With the same configuration, now I see only the first 2 luns when I boot from bootnet.img diskette and trying to use "expert noprobe" mode + ftp installation method.
This issue also exists with megaraid driver. When installing RC2 and later on PERC2/DC which has 4 logical volumes of RAID1 (9GB each), it detects only two (sda and sdb). With RC1 and earlier, it detects all the logical volumes. I expect PERC3/DC, PERC3/DCL, PERC3/QC, and PERC2/SC to behave the same.
The bug was in the mid layer SCSI code. I sent a test patch to the linux-kernel mailing list because before I can integrate the patch with any degree of certainty that it won't break other devices it needs to be tested on autochanger tape backups and on multidisc CD changers. It should also be tested on other RAID controllers (especially ones like the MegaRAID). I'm attaching the test patch I sent to the linux-kernel mailing list here so that people so inclined may test it out.

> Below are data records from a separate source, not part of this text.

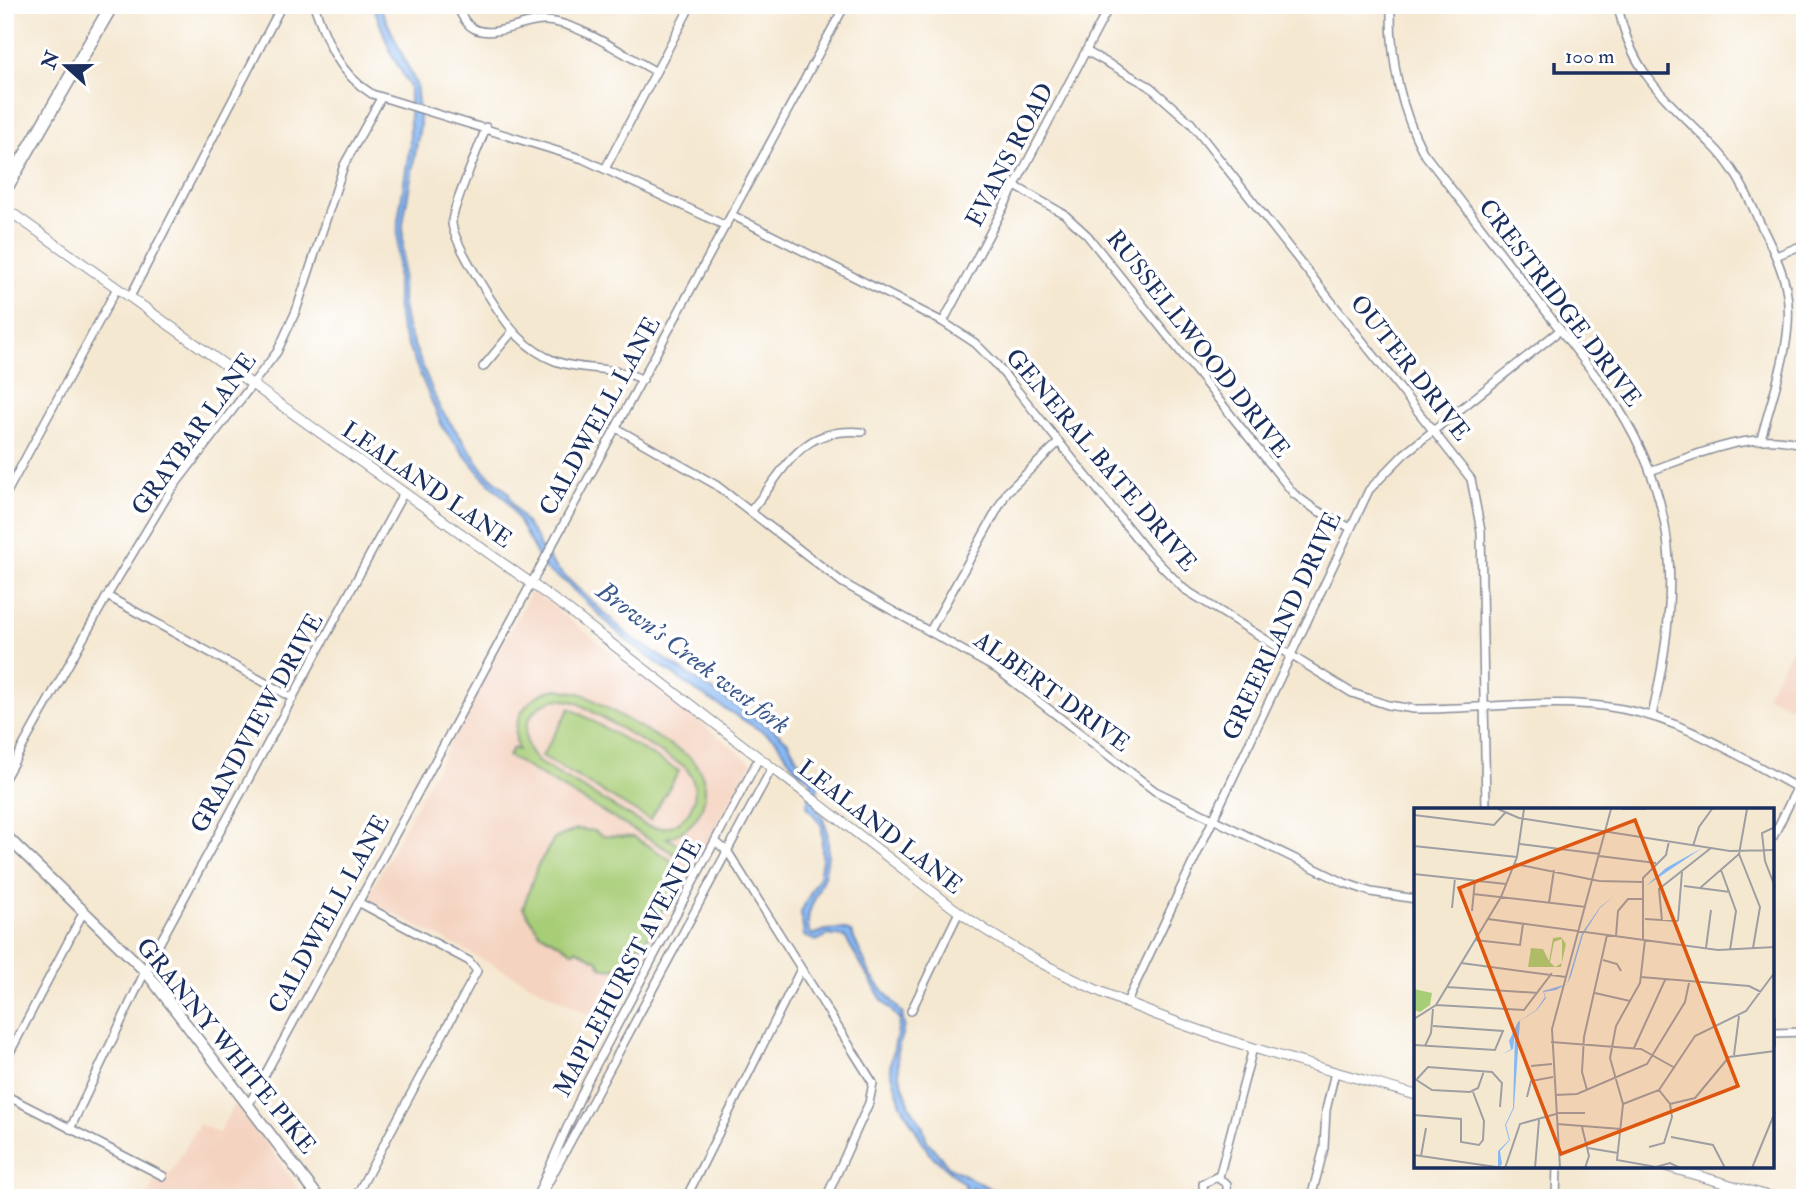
<svg xmlns="http://www.w3.org/2000/svg" width="1810" height="1203" font-family="'IM FELL Double Pica',serif">
  <rect width="100%" height="100%" fill="#fff"/>
  <filter id="ink" filterUnits="userSpaceOnUse"><feTurbulence type="fractalNoise" baseFrequency=".0143" numOctaves="2"/><feDisplacementMap in="SourceGraphic" scale="14" xChannelSelector="R" yChannelSelector="G"/><feConvolveMatrix kernelMatrix="1 2 1 2 8 2 1 2 1" color-interpolation-filters="sRGB"/></filter>
  <filter id="wash" filterUnits="userSpaceOnUse"><feTurbulence type="fractalNoise" baseFrequency=".00686" numOctaves="4" result="noise"/><feDisplacementMap in="SourceGraphic" scale="28" xChannelSelector="R" yChannelSelector="G"/><feGaussianBlur stdDeviation="1.57" result="paint"/><feColorMatrix in="noise" values="0 0 0 0 0 0 0 0 0 0 0 0 0 0 0 0 0 1.4 0 .05"/><feComposite in="paint" operator="in"/></filter>
  <g filter="url(#wash)">
    <rect width="100%" height="100%" fill="#f5e8d1"/>
    <g fill="#f4d3c0">
      <polygon points="532,590 752,763 611,1026 366,899"/>
      <polygon points="1805,624 1805,714 1766,695"/>
      <polygon points="236,1100 305,1198 146,1198 160,1171 170,1174 199,1124 219,1133"/>
    </g>
    <g fill="#a8cd77" stroke="#627e6a" stroke-width="2" fill-rule="evenodd">
      <path d="M 558,689 L 583,694 L 684,753 C 720,778 707,827 667,838 L 683,847 L 678,856 L 508,756 L 513,748 L 518,750 C 509,720 528,693 558,689 ZM 558,699 L 576,702 L 685,767 C 710,796 683,837 647,826 L 538,762 C 515,738 526,705 558,699 Z"/>
      <polygon points="570,708 679,771 650,820 542,756"/>
      <path d="M 577,829 L 594,831 L 603,836 L 634,837 L 685,869 L 643,946 L 638,944 C 628,962 625,973 601,967 L 598,961 L 576,949 L 574,952 L 539,932 L 523,908 L 537,867 L 554,839 Z"/>
    </g>
    <path fill="#87b8f3" stroke="#5174a8" stroke-width="2" d="M 373,5 L 379,5 L 416,84 L 420,125 L 403,223 L 402,301 L 407,328 L 439,407 L 486,473 L 508,492 L 513,505 L 537,539 L 540,548 L 558,570 L 628,635 L 778,733 L 788,742 L 800,764 L 814,773 L 818,784 L 816,808 C 833,827 830,863 820,886 C 813,905 805,912 809,932 L 813,935 L 826,930 L 843,929 L 851,932 L 871,976 L 902,1013 L 904,1026 L 897,1052 L 899,1074 L 910,1106 L 922,1125 L 927,1141 L 949,1167 L 1008,1198 L 991,1198 L 972,1187 L 976,1198 L 968,1198 L 965,1185 L 929,1153 L 901,1104 L 890,1067 L 900,1020 L 882,1000 L 845,937 L 828,935 L 816,941 L 804,936 L 801,912 L 819,877 L 822,860 L 822,826 L 807,806 L 812,781 L 795,768 L 776,740 L 696,691 L 627,641 L 564,581 L 545,569 L 507,500 L 481,475 L 443,428 L 401,329 L 397,301 L 398,221 L 410,145 L 410,87 L 391,53 Z"/>
  </g>
  <g filter="url(#ink)">
    <g fill="none" stroke-linecap="round" stroke-linejoin="round">
      <g stroke="#888c98" stroke-width="10">
        <g id="minor">
          <path d="M 314,5 C 327,42 338,73 372,94 L 583,159 L 726,226"/>
          <path d="M 457,5 C 461,15 466,26 477,30 C 498,37 524,20 546,21 C 578,22 626,56 655,71"/>
          <path d="M 1391,5 C 1390,57 1399,106 1423,152 L 1605,388 C 1682,496 1680,592 1652,716"/>
          <path d="M 1618,5 C 1630,72 1665,98 1710,143 C 1733,165 1746,191 1758,219 C 1769,242 1781,264 1786,288 C 1796,337 1773,392 1761,439"/>
          <polyline points="1086,51 1149,86 1191,123 1471,479 1481,531 1486,809"/>
          <path d="M 486,127 C 480,146 451,210 452,223 C 453,243 504,323 519,337 C 529,347 542,356 555,361 C 584,372 615,365 643,380"/>
          <polyline points="605,169 691,5"/>
          <polyline points="1015,186 1064,214 1087,235 1294,494 1316,510 1349,527"/>
          <path d="M 732,215 L 943,322 L 975,343 L 996,364 L 1146,550 L 1184,589 L 1352,693 L 1388,705 L 1414,709 C 1482,710 1555,696 1622,709 C 1688,721 1746,761 1805,792"/>
          <polyline points="1776,256 1805,244"/>
          <polyline points="130,297 282,5"/>
          <polyline points="943,322 1110,5"/>
          <polyline points="483,367 513,331"/>
          <polyline points="616,428 716,485 843,583 998,670 1155,791 1345,883 1371,892 1416,899"/>
          <path d="M 1650,471 C 1701,453 1751,429 1805,445"/>
          <polyline points="5,496 117,288"/>
          <path d="M 752,509 C 788,467 799,427 862,432"/>
          <polyline points="107,596 293,698"/>
          <polyline points="930,631 1007,492 1059,442"/>
          <polyline points="5,778 107,596 171,490 277,352 296,311 344,165 381,98"/>
          <polyline points="1773,837 1797,788"/>
          <polyline points="716,842 728,852 873,1083 869,1103 826,1198"/>
          <polyline points="1126,1004 1369,490 1404,454 1559,331"/>
          <polyline points="911,1011 959,912"/>
          <polyline points="1773,1033 1805,1032"/>
          <polyline points="5,1062 84,911"/>
          <polyline points="5,1095 163,1176"/>
          <polyline points="249,1104 845,5"/>
          <polyline points="70,1129 151,959 404,492"/>
          <polyline points="1219,1177 1253,1048"/>
          <polyline points="355,1198 477,971 469,961 358,902"/>
          <polyline points="536,1198 587,1082 759,758"/>
          <polyline points="540,1198 772,768"/>
          <polyline points="686,1198 801,969"/>
          <polyline points="1204,1198 1203,1184 1216,1177 1227,1184 1227,1198"/>
          <polyline points="1311,1198 1324,1148 1326,1110 1335,1072"/>
          <polyline points="1556,1198 1557,1166"/>
        </g>
      </g>
      <g stroke="#888c98" stroke-width="11">
        <g id="tertiary">
          <path d="M 5,208 L 563,606 L 951,906 C 1088,1008 1255,1049 1416,1095"/>
          <polyline points="1665,1166 1775,1198"/>
        </g>
      </g>
      <g stroke="#888c98" stroke-width="13">
        <polyline id="secondary" points="5,835 147,973 319,1198"/>
      </g>
      <g stroke="#888c98" stroke-width="15">
        <polyline id="primary" points="5,190 112,5"/>
      </g>
      <use href="#minor" stroke="#fff" stroke-width="7"/>
      <use href="#tertiary" stroke="#fff" stroke-width="9"/>
      <use href="#secondary" stroke="#fff" stroke-width="10"/>
      <use href="#primary" stroke="#fff" stroke-width="12"/>
    </g>
  </g>
  <g text-anchor="middle" dominant-baseline="central" stroke-width="7" stroke-linejoin="round" paint-order="stroke">
    <g font-size="24" fill="#1b2f5e" stroke="#fff">
      <text transform="translate(1010 155) rotate(-62)">EVANS ROAD</text>
      <text transform="translate(1560 303) rotate(53)">CRESTRIDGE DRIVE</text>
      <text transform="translate(1198 344) rotate(52)">RUSSELLWOOD DRIVE</text>
      <text transform="translate(1410 368) rotate(52)">OUTER DRIVE</text>
      <text transform="translate(600 416) rotate(-61)">CALDWELL LANE</text>
      <text transform="translate(194 434) rotate(-54)">GRAYBAR LANE</text>
      <text transform="translate(1101 460) rotate(50)">GENERAL BATE DRIVE</text>
      <text transform="translate(427 485) rotate(35)">LEALAND LANE</text>
      <text transform="translate(1282 626) rotate(-65)">GREERLAND DRIVE</text>
      <text transform="translate(1052 692) rotate(36)">ALBERT DRIVE</text>
      <text transform="translate(257 723) rotate(-61)">GRANDVIEW DRIVE</text>
      <text transform="translate(880 827) rotate(38)">LEALAND LANE</text>
      <text transform="translate(329 914) rotate(-61)">CALDWELL LANE</text>
      <text transform="translate(628 968) rotate(-62)">MAPLEHURST AVENUE</text>
      <text transform="translate(226 1046) rotate(51)">GRANNY WHITE PIKE</text>
    </g>
    <g font-size="26" font-style="italic" fill="#3b588b" stroke="#fff">
      <text transform="translate(693 658) rotate(37)">Brown's Creek west fork</text>
    </g>
  </g>
  <g transform="translate(1414 808)">
    <rect width="360" height="360" fill="#f5e8d1"/>
    <path d="M 147,129 L 152,136 L 147,159 L 114,159 L 117,140 L 129,141 L 135,153 L 139,130 ZM 148,131 L 148,155 L 141,159 L 136,154 L 140,134 ZM 0,181 L 18,185 L 16,197 L 6,204 L 0,202 Z" fill="#a8cd77" fill-rule="evenodd"/>
    <path d="M 288,40 L 232,78 L 200,88 L 186,100 L 169,127 L 157,168 L 153,176 L 142,182 L 130,184 L 132,190 L 123,202 L 106,213 L 100,300 L 92,317 L 96,332 L 86,343 L 88,356 L 84,360 L 84,343 L 95,332 L 91,317 L 99,300 L 101,223 L 99,241 L 89,246 L 97,241 L 95,233 L 104,214 L 122,202 L 131,189 L 129,183 L 153,176 L 168,125 L 186,99 L 200,88 L 232,78 L 252,60 Z" fill="#87b8f3"/>
    <path fill="none" stroke="#9e9ea3" stroke-width="2" d="M 84,1 L 105,10 L 316,43 L 361,42M 208,1 L 232,1M 333,1 L 325,46 L 346,99 L 339,140M 0,7 L 80,17 L 91,5M 361,19 L 348,25 L 351,53 L 361,79M 106,36 L 186,46M 0,38 L 103,49M 279,38 L 285,19 L 298,1M 185,48 L 242,55M 101,56 L 185,73 L 229,74M 307,62 L 322,103 L 316,142M 0,66 L 92,76M 270,78 L 316,84M 286,80 L 325,46M 59,86 L 172,99M 135,95 L 140,62M 38,100 L 41,70M 58,103 L 61,72M 74,111 L 304,142 L 361,139M 231,111 L 264,113M 248,113 L 245,81 L 297,40M 264,113 L 268,64M 202,128 L 204,103 L 214,91 L 230,91M 61,132 L 106,137 L 109,116M 229,132 L 229,70 L 252,47 L 255,33M 231,132 L 226,175 L 202,218 L 196,250 L 209,296 L 203,352 L 242,359 L 256,355 L 266,360M 292,140 L 297,102M 189,152 L 203,156 L 207,163M 47,155 L 152,169M 227,169 L 335,178 L 347,184M 33,179 L 124,185M 181,185 L 216,193M 22,197 L 110,202 L 138,165M 361,210 L 361,239M 0,211 L 22,197 L 87,89 L 103,49 L 110,1M 137,234 L 227,241 L 261,260M 0,237 L 81,242 L 89,223 L 19,218M 11,238 L 17,225 L 19,201M 220,240 L 251,172M 320,247 L 325,208M 117,258 L 138,256M 1,271 L 18,282 L 56,284 L 64,280 L 70,263M 3,271 L 14,259 L 78,264 L 88,275 L 86,299M 173,282 L 168,264 L 170,229 L 193,127M 141,287 L 163,286 L 233,256 L 271,194 L 275,175M 113,289 L 117,273 L 139,269M 209,296 L 245,282 L 281,228 L 332,203 L 361,164M 256,296 L 281,290 L 315,249 L 361,243M 142,305 L 171,305M 0,307 L 47,311 L 47,334 L 65,337 L 69,332 L 70,313 L 59,284M 143,316 L 207,321M 168,319 L 175,348 L 171,360M 257,329 L 299,337 L 311,360M 235,339 L 250,335 L 258,309 L 256,296 L 245,282M 174,340 L 204,345M 0,347 L 89,360M 7,348 L 12,320M 91,360 L 106,316 L 142,306M 121,360 L 125,312M 146,360 L 138,221 L 197,1M 338,360 L 361,304"/>
    <path fill="#de5710" fill-opacity="0.15" stroke="#de5710" stroke-width="3.5" d="M 221,12 L 324,278 L 147,346 L 45,80 Z"/>
    <rect width="360" height="360" fill="none" stroke="#1b2f5e" stroke-width="3.5"/>
  </g>
  <rect width="1810" height="1203" fill="none" stroke="#fff" stroke-width="28"/>
  <g transform="translate(66 66) rotate(291)" stroke="#ffffff" stroke-width="5" paint-order="stroke">
  <path d="M0-5L12 26L0 18L-12 26Z" fill="#1b2f5e"/>
  <text y="-10" font-size="19" font-weight="bold" text-anchor="middle" fill="#1b2f5e">N</text>
  </g>
  <path d="M1554 63v10h114v-10" fill="none" stroke="#1b2f5e" stroke-width="3.5"/>
  <text x="1565" y="63" font-size="21" fill="#1b2f5e" stroke="#ffffff" stroke-width="5" paint-order="stroke">100 m</text>
</svg>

Created attachment 12702 [details] Test patch against the scsi_scan.c file
After recompiling a kernel with this patch, the correct number of LUNs where detected on both qla2200 and megaRAID cards.
The scsi_scan.c patch is not on qa0319 ISO images yet.
Doug indicated that he would commit this patch to Red Hat's kernel today.
Patch is in the tree -> closing the bug.